Needless to say, most of this piece came together in fits and spurts bookended by a surprising amount of tears and apathy, which isn’t often how composing goes for me. In the end though, as I listen to it, I feel all of the elements I wanted to fold in; it is a yearning to find one another, fleeting moments of ensemble or passing by one another in a paisley-patterned sonic texture, a series of Sisyphean builds toward an apex that never quite reaches a height that feels harmonically or temporally satisfying. It is stops and starts and “maybe we should go this way, or how about this direction?,” a fleeting moment of stability in an octave or a perfect fifth. It is lugubrious drudgery and bright lights that break the monotony. You can’t see one line without the imprint of another, and each gesture is reflected back at a new angle.
About Pivot from the Composer
Pivot is the companion piece to Puddle, which was composed in the summer of 2020. Puddle was written to be compiled through a series of single-instrument recording sessions to accommodate for a necessary pandemic-related separation. Pivot was commissioned to be a piece that required Akropolis to play in-person as an ensemble.
I wanted the two pieces to be connected to one another without sounding like they were cut from the same cloth.
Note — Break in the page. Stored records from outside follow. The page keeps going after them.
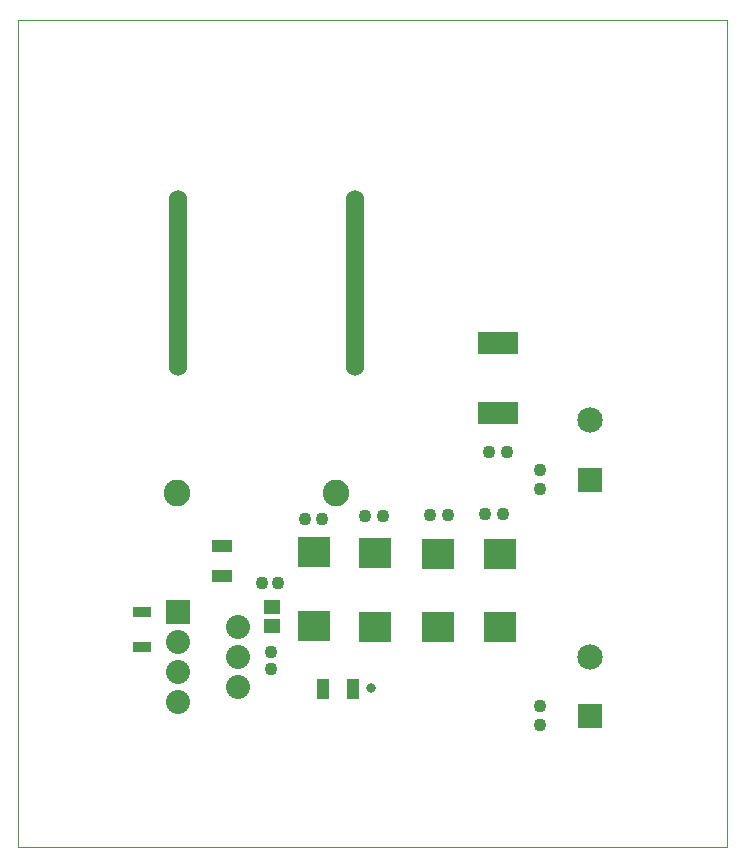
<source format=gbr>
%TF.GenerationSoftware,Altium Limited,Altium Designer,21.6.4 (81)*%
G04 Layer_Color=13278208*
%FSLAX26Y26*%
%MOIN*%
%TF.SameCoordinates,D1CDB01D-C4A6-469F-8C54-8347A019B806*%
%TF.FilePolarity,Positive*%
%TF.FileFunction,Coverlay,Top_Solder_(Board_Layer_Stack)*%
%TF.Part,Single*%
G01*
G75*
%TA.AperFunction,SMDPad,CuDef*%
%ADD10O,0.060000X0.620000*%
%ADD12R,0.057087X0.051401*%
%ADD13R,0.138000X0.077000*%
%ADD14R,0.063000X0.038000*%
%ADD15R,0.041339X0.070866*%
%ADD16R,0.070866X0.041339*%
%TA.AperFunction,ComponentPad*%
%ADD35C,0.080000*%
%ADD36R,0.080000X0.080000*%
%ADD37C,0.088709*%
%ADD38C,0.084772*%
%ADD39R,0.084772X0.084772*%
%TA.AperFunction,ViaPad*%
%ADD40C,0.043433*%
%ADD41C,0.031622*%
%TA.AperFunction,SMDPad,CuDef*%
%ADD47R,0.107213X0.098945*%
%TA.AperFunction,Profile*%
%ADD50C,0.001000*%
D10*
X532756Y1881890D02*
D03*
X1122756D02*
D03*
D12*
X846457Y799323D02*
D03*
Y736110D02*
D03*
D13*
X1599409Y1679976D02*
D03*
Y1447976D02*
D03*
D14*
X412401Y667394D02*
D03*
Y783394D02*
D03*
D15*
X1017716Y528543D02*
D03*
X1118110D02*
D03*
D16*
X679134Y1003937D02*
D03*
Y903543D02*
D03*
D35*
X532283Y483464D02*
D03*
X732283Y533465D02*
D03*
X532283Y583465D02*
D03*
X732283Y633465D02*
D03*
X532283Y683465D02*
D03*
X732283Y733465D02*
D03*
D36*
X532283Y783465D02*
D03*
D37*
X1060827Y1181102D02*
D03*
X529724D02*
D03*
D38*
X1907480Y1422244D02*
D03*
X1907480Y634842D02*
D03*
D39*
X1907480Y1225394D02*
D03*
X1907480Y437992D02*
D03*
D40*
X1374016Y1106299D02*
D03*
X1433071D02*
D03*
X1740158Y408465D02*
D03*
X1741142Y470472D02*
D03*
X1740158Y1194882D02*
D03*
X1741142Y1256890D02*
D03*
X842520Y594488D02*
D03*
Y649606D02*
D03*
X868110Y880905D02*
D03*
X813976Y881890D02*
D03*
X1014764Y1094488D02*
D03*
X955708D02*
D03*
X1617126Y1109252D02*
D03*
X1628937Y1316929D02*
D03*
X1569882D02*
D03*
X1558071Y1109252D02*
D03*
X1216535Y1103346D02*
D03*
X1157480D02*
D03*
D41*
X1176181Y529528D02*
D03*
D47*
X1401575Y977362D02*
D03*
Y733268D02*
D03*
X986220Y982283D02*
D03*
Y738189D02*
D03*
X1191929Y979331D02*
D03*
Y735236D02*
D03*
X1607283Y977362D02*
D03*
Y733268D02*
D03*
D50*
X2362205Y-0D02*
X-0D01*
Y2755906D01*
X2362205D01*
Y-0D01*
%TF.MD5,78e3ae0e6521e92127a61851506cd59c*%
M02*

</source>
The pitch material for Pivot comes from the slogging bassoon and bass clarinet ostinato in the middle section of Puddle, but is transformed into the tightly wound descent that opens this new piece and is sprinkled throughout. The manipulation of tempo, isolated rallentandos, and repeated pulsing pitches that were used as temporal anchors for Puddle’s recording logistics now return in Pivot; here, though, they are the fading residue after long tones.
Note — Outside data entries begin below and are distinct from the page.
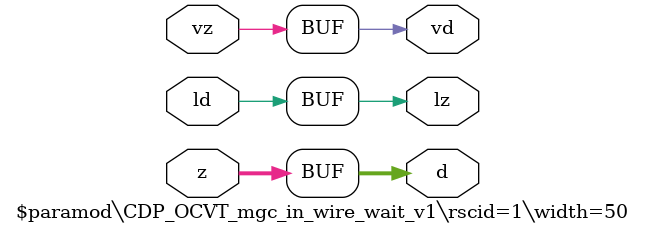
<source format=v>
module \$paramod\CDP_OCVT_mgc_in_wire_wait_v1\rscid=1\width=50 (ld, vd, d, lz, vz, z);
  (* src = "./vmod/vlibs/HLS_cdp_ocvt.v:14" *)
  output [49:0] d;
  (* src = "./vmod/vlibs/HLS_cdp_ocvt.v:12" *)
  input ld;
  (* src = "./vmod/vlibs/HLS_cdp_ocvt.v:15" *)
  output lz;
  (* src = "./vmod/vlibs/HLS_cdp_ocvt.v:13" *)
  output vd;
  (* src = "./vmod/vlibs/HLS_cdp_ocvt.v:16" *)
  input vz;
  (* src = "./vmod/vlibs/HLS_cdp_ocvt.v:17" *)
  input [49:0] z;
  assign d = z;
  assign lz = ld;
  assign vd = vz;
endmodule

</source>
The distinct live-ness of Pivot is folded into the piece in two ways. The first half of the composition is built to be highly responsive and interactive within the ensemble; in certain moments, the oboe cannot enter until the clarinet has started their line, or the bassoon and bass clarinet need to calibrate their lines to enter at the same time and maintain a unified tempo for a certain duration. While performers always have control over their interpretation of a work, I purposely built Pivot to tap into the tenets of great conversation—active listening, an awareness of the other people in the discussion, a consideration of time and space, and an engagement beyond the surface. This required flexibility also means that each performance will be slightly different, dependent on the individuals on stage and their interactions with one another. Some performances may sail through the first part of the piece with a sense of urgency or freedom, others may take on a more contemplative tone. Depending on the acoustics of the performance space, the ensemble may choose to let certain gestures resonate for longer or to compress time in certain sections to take advantage of the surrounding architecture.
The second part of the piece basks in the joys of live performance; it is a ticking machine, where the quarter note pulse is constant and relentless. The lines are acrobatic and face extensions and truncations of the 4/4 bar, and the rhythmic grooves are interrupted with skips and hitches; as a complement to the first part’s necessity of in-person ensemble performance due to the individuality of lines, the second part of the piece relishes in the shared groove. The tangible and consistent pulse saturates the feeling of togetherness, and navigating the asymmetries and intricacies as a unit bring out some of the joys of ensemble playing, much like the syncing of oars while rowing crew or the unified leans of a bobsled team barreling down a track. The audience, then, gets to come along for the ride.
I am grateful to Akropolis for their time and attention in workshopping this piece and helping it to grow into what it has become.